The graphical outputs of MFAmix are quite similar to those of PCAmix with some specifity introduced by the knowedge of groups of variables. They are obtained with the method plot of the objects of class MFAmix.
?plot.MFAmix
par(mfrow=c(2,2))
plot(res.mfamix, choice="cor",coloring.var="groups",leg=TRUE,
main="(a) Numerical variables")
plot(res.mfamix,choice="ind", partial=c("SAINTE-FOY-LA-GRANDE"), label=TRUE,
posleg="topright", main="(b) Observations")
plot(res.mfamix,choice="sqload",coloring.var="groups",
posleg="topright",main="(c) All variables")
plot(res.mfamix, choice="groups", coloring.var="groups",
main="(c) Groups")
Because the correlation circle can be difficult to read with the superposition of the names of some variables, it can be useful to look at the numerical values the most correlated (in absloute value) to the 2 first principal components of PCAmix.
coord.var <- res.mfamix$quanti$coord[,1:2]
subset(coord.var,abs(coord.var[,1])>0.5,1)
## dim 1
## density 0.7237913
## owners -0.6863817
## building 0.7161893
## agricul -0.5390967
subset(coord.var,abs(coord.var[,2 ])>0.5,2)
## dim 2
## managers 0.5463422
## middleempl 0.5992579
## employrate 0.5545209
## income 0.6038040
## vegetation 0.5642491
In order to have details on the way the variables of the group services (in blue on the map of all the variables) interpret the first principal component, we look at the map the levels of the categorical variables;
plot(res.mfamix, choice="levels", coloring.var="groups",
posleg="bottomleft", main="(c) Levels",xlim=c(-2,4))
We want to put the municipality SAINTE-FOY-LA-GRANDE as supplementary observation in the MFAmix analysis.
sel <- which(rownames(dat)=="SAINTE-FOY-LA-GRANDE")
res.mfamix<- MFAmix(data=dat[-sel,],groups=index,
name.groups=names,rename.level=TRUE,graph=FALSE)
pred <- predict(res.mfamix,dat[sel,,drop=FALSE])
pred[,1:2,drop=FALSE]
## dim1 dim2
## SAINTE-FOY-LA-GRANDE 8.273689 -4.363703
It is then possible to plot SAINTE-FOY-LA-GRANDE as an illustrative municipality.
plot(res.mfamix,axes=c(1,2),label=FALSE,main="Observations map",
ylim=c(-5,1.5),cex=0.8)
points(pred[,1:2,drop=FALSE],col=2,pch=16)
text(pred,"SAINTE-FOY-LA-GRANDE",col=2,cex=0.7,pos=2)
selplot <- which(res.mfamix$ind$coord[,1]>4.2)
text(res.mfamix$ind$coord[selplot,1:2],rownames(dat[-sel,])[selplot],col=1,cex=0.7,pos=2)

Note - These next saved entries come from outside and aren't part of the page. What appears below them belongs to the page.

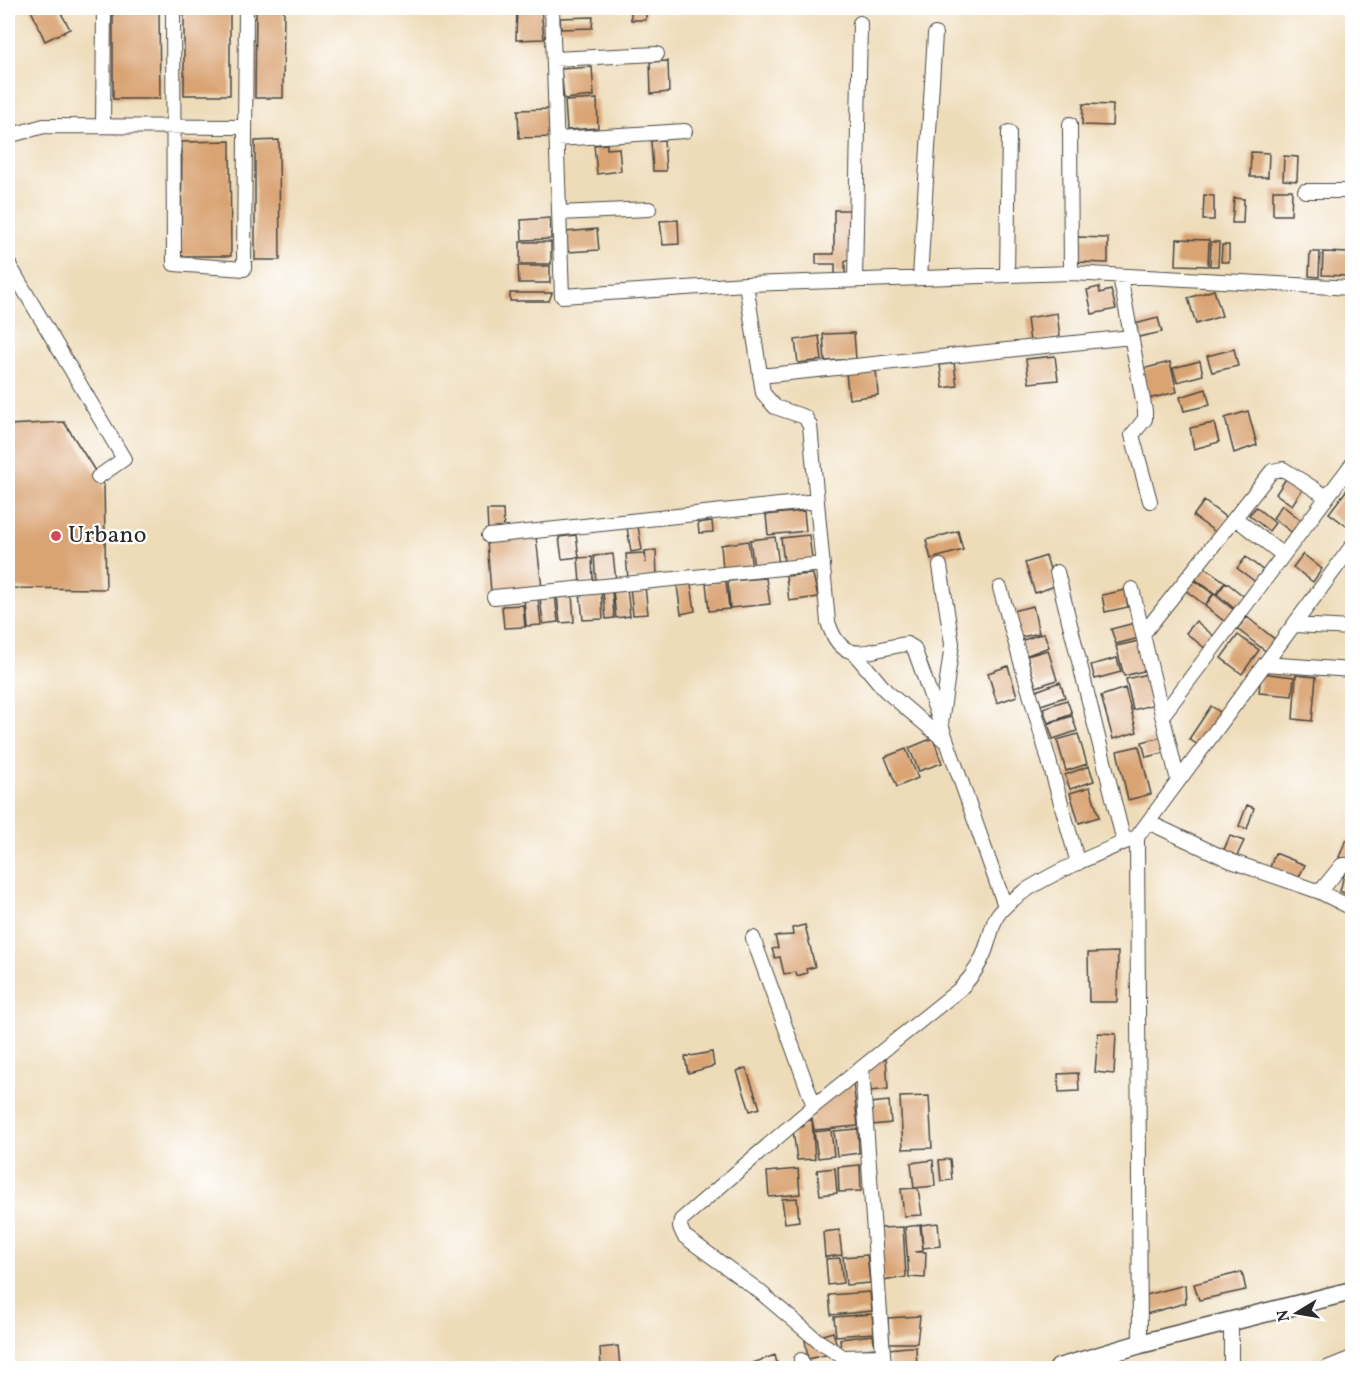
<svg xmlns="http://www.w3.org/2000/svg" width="1360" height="1376" font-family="Vollkorn,serif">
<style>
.building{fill:#d9a372}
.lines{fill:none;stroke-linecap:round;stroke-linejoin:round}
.minor-casing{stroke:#484640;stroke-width:16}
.major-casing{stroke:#484640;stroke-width:21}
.minor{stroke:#fff;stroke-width:14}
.major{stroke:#fff;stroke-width:18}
.poi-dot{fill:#d1495b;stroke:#fff;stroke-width:2}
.labels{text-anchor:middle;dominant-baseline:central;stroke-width:4.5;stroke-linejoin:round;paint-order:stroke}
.poi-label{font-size:24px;fill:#2b2b2b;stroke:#fff;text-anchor:start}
</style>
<rect width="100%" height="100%" fill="#fff"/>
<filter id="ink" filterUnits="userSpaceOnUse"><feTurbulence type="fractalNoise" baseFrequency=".0167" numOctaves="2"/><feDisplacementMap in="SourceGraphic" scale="12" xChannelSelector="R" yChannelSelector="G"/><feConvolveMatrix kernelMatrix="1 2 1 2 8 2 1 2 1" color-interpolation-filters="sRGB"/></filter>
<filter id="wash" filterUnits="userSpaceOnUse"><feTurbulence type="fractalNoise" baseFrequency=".008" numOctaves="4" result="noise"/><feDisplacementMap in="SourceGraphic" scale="24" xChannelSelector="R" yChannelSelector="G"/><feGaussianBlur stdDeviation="1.35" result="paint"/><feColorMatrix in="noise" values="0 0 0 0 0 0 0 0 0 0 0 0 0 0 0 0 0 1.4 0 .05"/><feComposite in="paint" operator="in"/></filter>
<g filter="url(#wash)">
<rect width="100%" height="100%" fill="#eedcb9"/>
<g id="blocks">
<path class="building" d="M30 8H58L70 29 45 41Z
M113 8H159L160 99H113Z
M184 8H230V95H184Z
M256 8H284L283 98H255Z
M517 8H541L544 39 516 40Z
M631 8H646V20H631Z
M593 17 592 28 561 29 560 18Z
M668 61 669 92 651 94 650 62Z
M592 67 594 96 564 99 561 69Z
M597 99 598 128 567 130 565 101Z
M1083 104 1113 105 1112 126 1082 125Z
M550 109 551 137 519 138 518 110Z
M279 140 280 260H255V141Z
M664 140 666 171H653L651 141Z
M230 141 231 256H181L182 142Z
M607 144V149L619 148 621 171 597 174 594 145Z
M1251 152 1269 153 1268 177H1250Z
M1284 156 1298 157 1297 181 1283 180Z
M1273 190H1292L1291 215H1273Z
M1204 195 1214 196V220H1203Z
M1234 198 1244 199 1243 223H1232Z
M834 210H852L853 261H845V274H835V264H816V254H834Z
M550 218 551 239 522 240 521 220Z
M678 220 679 244 663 245 660 221Z
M597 229 599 250 568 252 566 232Z
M1077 237 1108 238V263L1076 262Z
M1177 239 1209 240 1208 266 1176 265Z
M520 242H551V264H520Z
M1211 242H1219L1218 266H1210Z
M1222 245H1229V262H1221Z
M1310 252H1320L1319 277 1309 276Z
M1323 252 1349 253 1348 276 1322 275Z
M518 266H550V283H519Z
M1099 287 1100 293 1111 290 1116 309 1092 314 1087 290Z
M1214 290 1222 316 1196 324 1188 298Z
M510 293H552L549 301H510Z
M1057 313 1060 337 1030 342 1027 318Z
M1158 318 1162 332 1134 338 1131 325Z
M854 333 856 359 825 361 823 334Z
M819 336 822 360 798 363 795 340Z
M1234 349 1238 366 1212 372 1207 356Z
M1055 356 1058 380 1029 383 1026 359Z
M1200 361 1203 375 1177 382 1173 368Z
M1170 362 1177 392 1148 399 1142 369Z
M954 363 957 386 943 388 940 365Z
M876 369 878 395 849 399 846 373Z
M1206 389 1210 405 1184 411 1180 397Z
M1248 411 1257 445 1234 453 1225 418Z
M64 422 104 485 106 589 8 588V425Z
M1214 423 1219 442 1194 449 1190 428Z
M1287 477 1304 487 1292 505 1276 494Z
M1349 487 1352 490V523L1349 528 1329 513Z
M1204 501 1228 519 1217 533 1193 516Z
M1282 505 1303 522 1294 534 1273 518Z
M1256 507 1275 523 1269 531 1249 515Z
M487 510H503L504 531 488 532Z
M804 511 806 531 768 535 766 515Z
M712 521 713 532 699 533 698 523Z
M638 526 642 550 631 552 627 527Z
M958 531 963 550 931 559 926 540Z
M576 535 579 557 562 559 559 537Z
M809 535 812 559 784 562 781 538Z
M536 537 542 588 491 592 487 542Z
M775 537 779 565 754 567 750 540Z
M748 541 752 568 723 570 721 545Z
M656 550 657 577 628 579 626 554 644 553 646 563 645 551Z
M613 554 616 581 596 583 594 556Z
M1303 554 1322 569 1313 582 1293 567Z
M1046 556 1055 586 1035 593 1025 563Z
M592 557 593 582 580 583 578 558Z
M1246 557 1265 572 1257 583 1237 568Z
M1203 566 1225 582 1216 594 1195 579Z
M813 574 818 597 789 601 786 576Z
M766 578 770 604 730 608 728 581Z
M1194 580 1213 594 1205 605 1185 590Z
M726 581 729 609 709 611 706 583Z
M1226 582 1246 598 1236 610 1217 594Z
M691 584 695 611 681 614 677 586Z
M645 586 648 614 633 615 630 587Z
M627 588 630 616 616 618 613 590Z
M601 590 603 619 583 620 580 592Z
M1125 590 1128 607 1105 612 1102 595Z
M612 591 614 618 606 619 603 592Z
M555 594 558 622 543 624 540 596Z
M572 594 574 622 560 623 557 595Z
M1214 594 1235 611 1225 622 1205 606Z
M538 597 541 625 526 626 524 598Z
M523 605 525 627 504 628 502 606Z
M1033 606 1039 633 1018 638 1012 611Z
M1247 617 1277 641 1268 653 1237 629Z
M1196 621 1216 638 1206 649 1186 633Z
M1135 623 1139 638 1116 644 1111 629Z
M1044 633 1049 647 1025 656 1020 641Z
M1238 635 1259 650 1242 674 1221 658Z
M1139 641 1147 670 1124 676 1116 646Z
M1048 650 1057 680 1036 687 1027 656Z
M1117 658 1121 672 1095 679 1091 665Z
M1008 666 1017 696 997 703 988 673Z
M1261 673 1294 677 1292 696 1259 693Z
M1147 674 1155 704 1133 710 1126 679Z
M1296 675 1316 677 1312 721 1293 719Z
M1060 682 1065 697 1041 705 1036 691Z
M1125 688 1137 732 1113 739 1101 696Z
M1067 700 1072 714 1048 723 1043 708Z
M1211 706 1220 712 1198 745 1189 739Z
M1072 716 1077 731 1053 739 1048 724Z
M1078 734 1087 764 1066 771 1057 740Z
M1166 736 1169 752 1146 757 1142 742Z
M933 738 942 763 919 771 909 748Z
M1139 746 1151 794 1128 800 1117 751Z
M906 749 918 778 897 787 885 757Z
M1089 766 1094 781 1070 789 1065 775Z
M1090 787 1099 817 1079 823 1070 793Z
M1247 805 1254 808 1247 829 1239 826Z
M1230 836 1244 841 1235 860 1222 854Z
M1346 840 1352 842V862L1339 857Z
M1275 853 1305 865 1297 881 1269 870Z
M1345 871 1352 874V897L1340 891Z
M805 925 815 967 806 969 807 973 797 976 796 972 784 974 780 957 775 958 772 949 778 948 775 936 793 935 792 928Z
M1118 952 1117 1002H1089L1088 953Z
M1098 1033 1116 1034 1114 1074 1095 1072Z
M712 1052 714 1066 688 1073 685 1057Z
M886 1057 888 1089 871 1091 868 1070Z
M746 1068 760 1108 750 1111 737 1071Z
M1078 1073 1079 1091 1059 1092 1058 1074Z
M853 1083 858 1126 814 1130 811 1113Z
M929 1096 932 1148 903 1149 900 1097Z
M889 1101 891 1123 872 1125 870 1103Z
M812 1120 815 1159 797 1160 793 1130 804 1126V1121Z
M858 1129 859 1153 837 1156 834 1131Z
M831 1130 834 1156 818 1158 814 1132Z
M950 1159 952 1180 941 1181 939 1160Z
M933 1160 935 1186 914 1188 911 1163Z
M860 1165 861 1191 839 1192 838 1167Z
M835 1168 837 1193 820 1195 817 1170Z
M798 1169 800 1194 769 1197 767 1172Z
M918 1188 922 1215 904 1216 901 1189Z
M797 1198 799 1221 785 1223 782 1199Z
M938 1223 940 1246 923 1248 921 1225Z
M920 1225 923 1251 915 1252H926L925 1278 909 1277 905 1227Z
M903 1227 906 1277 883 1281 880 1228Z
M839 1230 842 1255 825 1257 823 1232Z
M867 1255 870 1283 846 1285 843 1257Z
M840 1258 843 1283 828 1285 826 1259Z
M1242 1272 1246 1290 1199 1300 1194 1284Z
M1185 1285 1186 1303 1146 1314V1295Z
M870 1292 872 1311 831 1315 829 1295Z
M872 1314 874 1333 836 1336 834 1317Z
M920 1316 917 1343H889L888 1318Z
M833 1332 839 1352 808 1359 805 1340Z
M873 1335 875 1348 841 1352 840 1339Z
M618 1346 620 1366 601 1367 600 1348Z
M908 1347H916L917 1368H890L889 1349Z
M775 1355 778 1368H751L750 1364Z"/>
</g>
</g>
<g filter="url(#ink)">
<use href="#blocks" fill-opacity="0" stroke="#484640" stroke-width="1.5"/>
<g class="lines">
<g class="minor-casing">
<path id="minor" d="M173 8 174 264 244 269 246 8
M552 8 562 296 746 284 763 393 775 407 805 417 810 426 828 622C843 670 871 648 907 644L914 648 1005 906
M554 59 657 54
M1070 124 1071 273
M103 125 104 8
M8 136 44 126 244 127
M557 139 685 131
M1305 191H1352
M559 213 649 209
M8 263 124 459 98 477
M1007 275 1009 132
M1120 276 1145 411V419L1132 435 1150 501
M920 278 935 34
M855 280 860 23
M746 284 1071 273 1352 288
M760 376 1131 337
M1235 518 1283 555
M489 536 817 501
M940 566 952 644 941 724
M1057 572 1124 842
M1000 588 1078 863
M1132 589 1178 781
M494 597 823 564
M1294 625 1352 628
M1143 634 1272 471 1283 469 1327 497
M855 654 886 691 945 741
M1265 664 1352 670
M1162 716 1352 464
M1148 822 1231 861 1320 892 1352 908
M1320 892 1342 865H1352
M753 938 814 1106
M862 1070 884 1367
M1140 1344 1137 837 1352 546
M801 1360 804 1368
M879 1368 878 1356 843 1357 818 1341 759 1291 684 1236 680 1227 681 1220 814 1106 960 989C974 975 983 960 988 942 991 933 993 923 997 916 1017 885 1102 852 1137 837
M1231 1368V1321
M1327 1368 1352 1358"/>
</g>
<g class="major-casing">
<path id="major" d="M1059 1368 1140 1344 1352 1291"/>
</g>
<use href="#minor" class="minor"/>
<use href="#major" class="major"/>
</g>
</g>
<circle class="poi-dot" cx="56" cy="536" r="6"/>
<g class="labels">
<g class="poi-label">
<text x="68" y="536">Urbano</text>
</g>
</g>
<rect width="1360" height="1376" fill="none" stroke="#fff" stroke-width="30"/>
<g transform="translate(1297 1313) rotate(259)" stroke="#ffffff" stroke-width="4.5" paint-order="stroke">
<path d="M0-4.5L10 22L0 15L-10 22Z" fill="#2b2b2b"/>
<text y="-9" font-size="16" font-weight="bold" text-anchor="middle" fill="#2b2b2b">N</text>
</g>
</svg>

legend("topright",legend = c("active","illustrative"),fill=1:2,col=1:2)
Let us for instance apply MFAmix with three groups (employment , services, environment) and add the group housing in supplementary.
dat <- cbind(gironde$employment,gironde$services,gironde$environment)

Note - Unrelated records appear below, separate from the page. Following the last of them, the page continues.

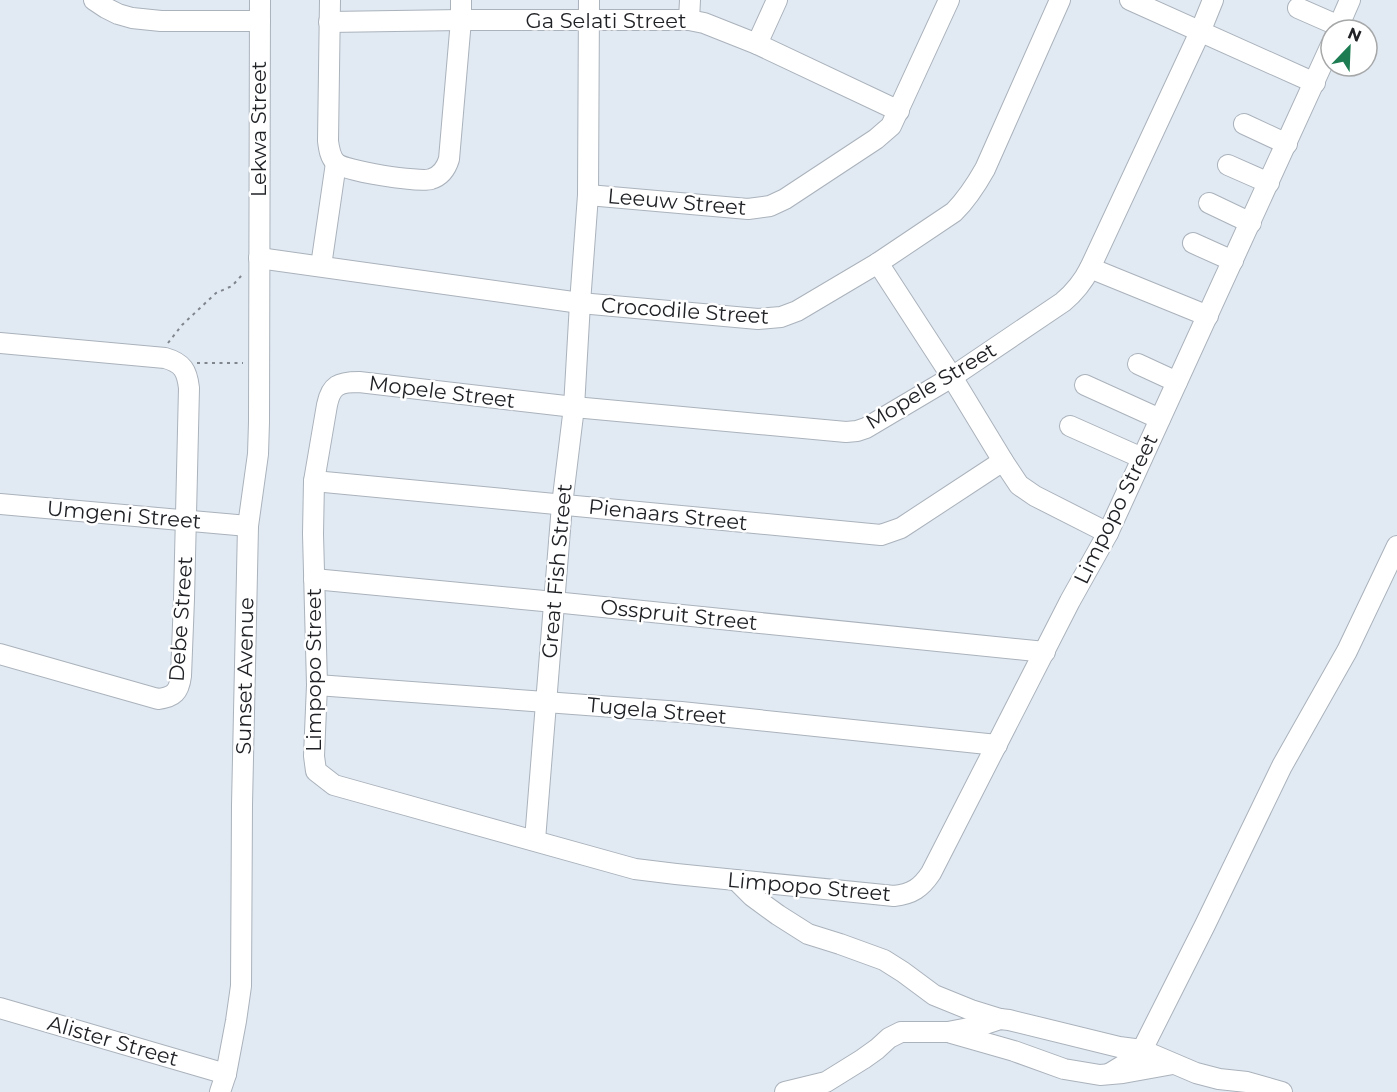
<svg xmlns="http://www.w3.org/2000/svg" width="1397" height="1092" viewBox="0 0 1397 1092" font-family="Montserrat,sans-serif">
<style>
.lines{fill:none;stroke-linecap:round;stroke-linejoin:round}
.minor-casing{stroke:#aab2bb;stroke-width:22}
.path{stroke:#81868d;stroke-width:2;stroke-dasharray:3 4.5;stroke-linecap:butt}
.minor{stroke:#fff;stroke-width:20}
.labels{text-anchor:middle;stroke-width:5;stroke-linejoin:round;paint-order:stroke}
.street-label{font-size:21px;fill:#202226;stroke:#fff}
</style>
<rect width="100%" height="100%" fill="#e1e9f3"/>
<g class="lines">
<!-- minor casing -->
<g class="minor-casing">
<g id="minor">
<path d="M 94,0 L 106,8 L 118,14 L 132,18 L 161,21 L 260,21"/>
<path d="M 330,0 L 328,141 C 329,149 330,157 336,163 C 344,171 420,183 431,179 C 441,176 446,169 449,159 L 461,20 L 461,0"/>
<path d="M 1130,0 L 1315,83"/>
<path d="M 1213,0 L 1200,32 L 1090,268 C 1083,282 1075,292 1063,302 L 952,377 L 866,428 L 857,431 L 846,432 L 574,407 L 359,382 C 339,382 331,385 327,405 L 314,481 L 313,534 L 317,685 L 314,756 L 316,771 L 334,785 L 635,869 L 676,874 L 894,896 C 912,894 921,888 931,873 L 1070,601 L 1108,533 L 1331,45"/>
<path d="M 1298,8 L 1339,26"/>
<path d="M 689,20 L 690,0"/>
<path d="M 329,22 L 461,20 L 689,20 L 704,23 L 757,44 L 899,111"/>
<path d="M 1337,30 L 1350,0"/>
<path d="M 757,44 L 777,0"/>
<path d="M 1244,124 L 1287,144"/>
<path d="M 1228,165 L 1269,183"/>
<path d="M 588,195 L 748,209 L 770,206 L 785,199 L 876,139 L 891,126 L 949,0"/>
<path d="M 1209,203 L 1251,223"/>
<path d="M 1193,243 L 1233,261"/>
<path d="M 259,258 L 580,303 L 758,319 L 781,317 L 797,311 L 878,263 L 954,212 C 967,199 976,185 985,169 L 1060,0"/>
<path d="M 878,263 L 952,377 L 1003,461 L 1019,485 L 1035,496 L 1108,533"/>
<path d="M 321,266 L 336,163"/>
<path d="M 1090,268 L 1208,316"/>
<path d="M 0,343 L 165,358 C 183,363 187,371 189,388 L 184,599 L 181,676 C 179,692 174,697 158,699 L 0,654"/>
<path d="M 1138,364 L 1177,382"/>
<path d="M 1085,385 L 1160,419"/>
<path d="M 1070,426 L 1142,458"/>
<path d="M 314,481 L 881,535 L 901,528 L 1003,461"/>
<path d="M 0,504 L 248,526"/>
<path d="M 314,579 L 554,602 L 1045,652"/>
<path d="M 317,685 L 681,712 L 997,745"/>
<path d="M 535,840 L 562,505 L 574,407 L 580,303 L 588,195 L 589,0"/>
<path d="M 736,880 L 752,896 L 778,915 L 808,934 L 840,944 L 884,960 L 903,972 L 934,995 L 971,1010 L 1000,1019"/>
<path d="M 0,1008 L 226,1074"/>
<path d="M 951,1033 L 1014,1051 L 1064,1069 L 1100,1075 L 1123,1073 L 1173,1064"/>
<path d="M 1109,1074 L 1127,1063 L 1142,1050 L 1205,925 L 1282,766 L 1347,651 L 1397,546"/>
<path d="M 220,1092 L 226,1074 L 236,1021 L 241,986 L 242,805 L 248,526 L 258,454 L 259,422 L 260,0"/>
<path d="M 785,1092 L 826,1082 L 863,1059 L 877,1049 L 889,1038 L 901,1032 L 948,1032 L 979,1026 L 1000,1019 L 1009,1020 L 1119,1047 L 1142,1050 L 1196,1073 L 1219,1079 L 1247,1082 L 1282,1092"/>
</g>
</g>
<!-- path -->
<g class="path">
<path d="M 168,343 L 182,325 L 216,293 L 232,286 L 242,275"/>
<path d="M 197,363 L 243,363"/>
</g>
<!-- minor -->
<use href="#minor" class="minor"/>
</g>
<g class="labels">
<!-- street labels -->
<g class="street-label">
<text x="606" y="28">Ga Selati Street</text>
<text transform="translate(259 129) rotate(-90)" y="7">Lekwa Street</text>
<text transform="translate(677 202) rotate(5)" y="7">Leeuw Street</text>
<text transform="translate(685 311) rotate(4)" y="7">Crocodile Street</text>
<text transform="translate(931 386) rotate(-31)" y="7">Mopele Street</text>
<text transform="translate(442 392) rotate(7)" y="7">Mopele Street</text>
<text transform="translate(1116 509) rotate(-64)" y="7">Limpopo Street</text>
<text transform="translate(124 515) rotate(5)" y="7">Umgeni Street</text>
<text transform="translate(668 515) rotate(6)" y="7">Pienaars Street</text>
<text transform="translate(557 571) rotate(-85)" y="7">Great Fish Street</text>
<text transform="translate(679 615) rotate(6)" y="7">Osspruit Street</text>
<text transform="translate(181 619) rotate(-86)" y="7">Debe Street</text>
<text transform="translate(314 670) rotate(-90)" y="7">Limpopo Street</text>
<text transform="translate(245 676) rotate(-89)" y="7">Sunset Avenue</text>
<text transform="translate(657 711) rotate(5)" y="7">Tugela Street</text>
<text transform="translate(809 887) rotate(5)" y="7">Limpopo Street</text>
<text transform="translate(113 1041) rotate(16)" y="7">Alister Street</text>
</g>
</g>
<!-- north arrow -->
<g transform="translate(1349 48) rotate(23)"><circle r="28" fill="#ffffff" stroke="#a6a7a8" stroke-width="1.5"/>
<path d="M0-4.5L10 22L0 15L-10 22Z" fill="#1d7c52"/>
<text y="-9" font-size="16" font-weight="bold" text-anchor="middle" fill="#202226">N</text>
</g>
</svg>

names <- c("employment","services","environment")
mfa <-MFAmix(data=dat,groups=c(rep(1,9),rep(2,9),rep(3,4)),
name.groups=names, rename.level=TRUE,graph=FALSE)
mfa.sup <- supvar(mfa,data.sup=gironde$housing, groups.sup=rep(1,5),
name.groups.sup="housing.sup",rename.level=TRUE)
The group housing can then plotted as supplementary on the maps of MFAmix.
#par(mfrow=c(1,2))
plot(mfa.sup,choice="groups",coloring.var="groups")
plot(mfa.sup,choice="cor",coloring.var = "groups")
Chavent, M., Kuentz-Simonet, V., Labenne, A., Saracco, J., Multivariate analysis of mixed data: The PCAmixdata R package, arXiv preprint.
Chavent, M., Kuentz, V., Saracco, J. (2011). Orthogonal Rotation in PCAMIX. Advances in Classification and Data Analysis, Vol. 6, pp. 131-146.
Kiers, H.A.L., (1991). Simple structure in Component Analysis Techniques for mixtures of qualitative and quantitative variables, Psychometrika, 56, 197-212.